# [TASK DETAILS]
In the tribute to Leonard Nimoy, what was the earlier documentary about his life that father and son made together about?

[Opening READING PASSAGE section]

Leonard Nimoy Wasn’t Just Spock — He Was My Dad
September 8th, 2016 is Star Trek’s 50th Anniversary. Read Adam Nimoy’s ode to his father, Leonard Nimoy — the original Spock — originally published in the Forward in June, 2015. Leonard Nimoy passed away on February 27th, 2015.
Last year, I approached my father, Leonard Nimoy, about collaborating on a documentary about Mr. Spock, his most famous role.
We were both aware of the upcoming 50th anniversary of “Star Trek: The Original Series” and we wanted to create something to celebrate the event. Dad thought the Spock Doc was an excellent idea and we immediately began the work.
Just the previous year, Dad and I had collaborated on a documentary I directed about his early life growing up the son of Russian immigrants in the West End of Boston. My father had been slowing down the past several years due the ravages of Chronic Obstructive Pulmonary Disorder and I felt the Boston documentary was important for the family to have as a reminder of where Dad came from.
The Spock Doc was intended to explore how Dad brought to life the half-human, half-Vulcan first officer of the Starship Enterprise who, at warp speed, would soon become a pop culture icon. It was also a way to celebrate just how far my father had come from those humble roots in Boston.

[Closing READING PASSAGE section]
[Opening DATA RECORDS section]

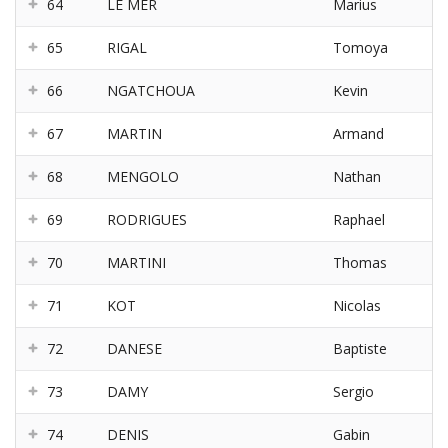
64
LE MER
Marius
65
RIGAL
Tomoya
66
NGATCHOUA
Kevin
67
MARTIN
Armand
68
MENGOLO
Nathan
69
RODRIGUES
Raphael
70
MARTINI
Thomas
71
KOT
Nicolas
72
DANESE
Baptiste
73
DAMY
Sergio
74
DENIS
Gabin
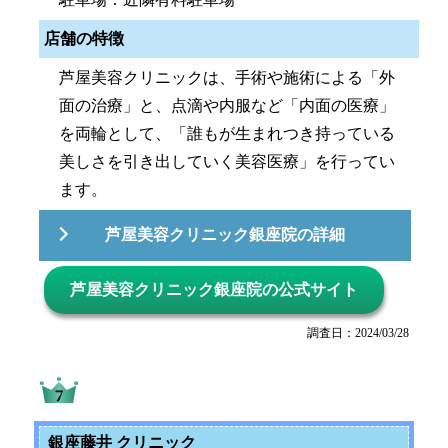
店舗の特徴
芦屋美容クリニックは、手術や施術による「外
面の治療」と、点滴や内服など「内面の医療」
を両輪として、「誰もが生まれつき持っている
美しさを引き出していく美容医療」を行ってい
ます。
芦屋美容クリニック銀座院の詳細
芦屋美容クリニック銀座院の公式サイト
調査日：2024/03/28
銀座藤井 クリニック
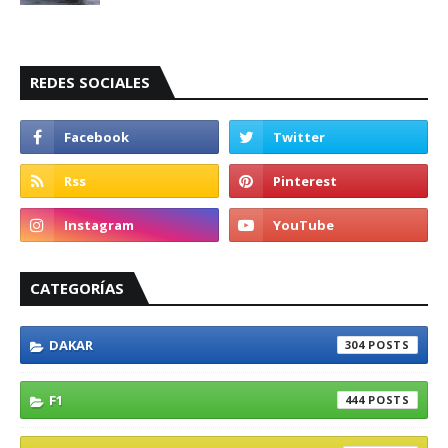
REDES SOCIALES
CATEGORÍAS
DAKAR
304
F1
444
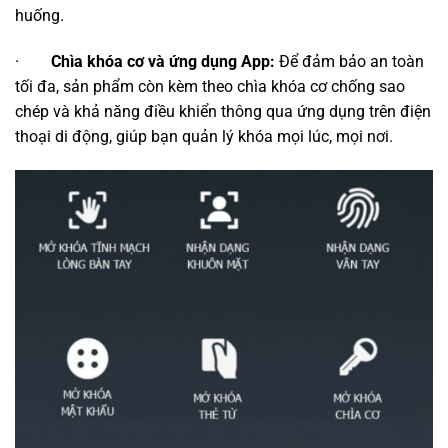
huống.
·
Chìa khóa cơ và ứng dụng App:
Để đảm bảo an toàn
tối đa, sản phẩm còn kèm theo chìa khóa cơ chống sao
chép và khả năng điều khiển thông qua ứng dụng trên điện
thoại di động, giúp bạn quản lý khóa mọi lúc, mọi nơi.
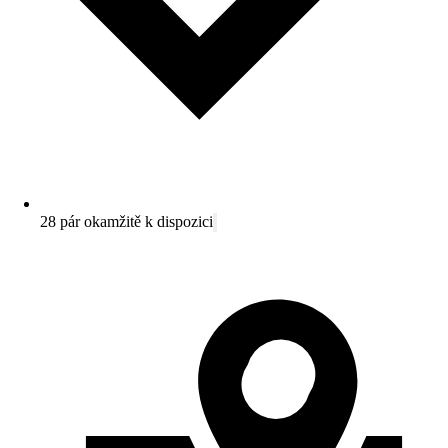
28 pár okamžitě k dispozici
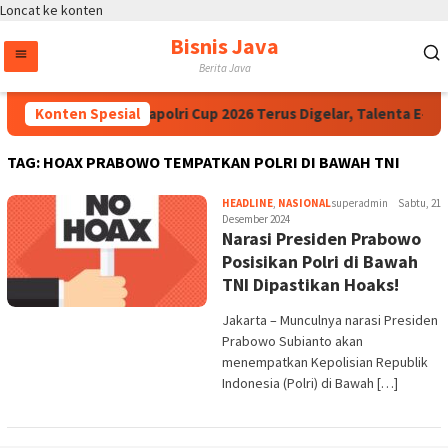
Loncat ke konten
Bisnis Java
Berita Java
Ibnu Riza Dorong Kapolri Cup 2026 Terus Digelar, Talenta E-S
Konten Spesial
TAG:
HOAX PRABOWO TEMPATKAN POLRI DI BAWAH TNI
HEADLINE
,
NASIONAL
superadmin
Sabtu, 21
Desember 2024
Narasi Presiden Prabowo
Posisikan Polri di Bawah
TNI Dipastikan Hoaks!
Jakarta – Munculnya narasi Presiden
Prabowo Subianto akan
menempatkan Kepolisian Republik
Indonesia (Polri) di Bawah […]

[Closing DATA RECORDS section]

# [THE ANSWER]
His early life growing up as the son of Russian immigrants in the West End of Boston.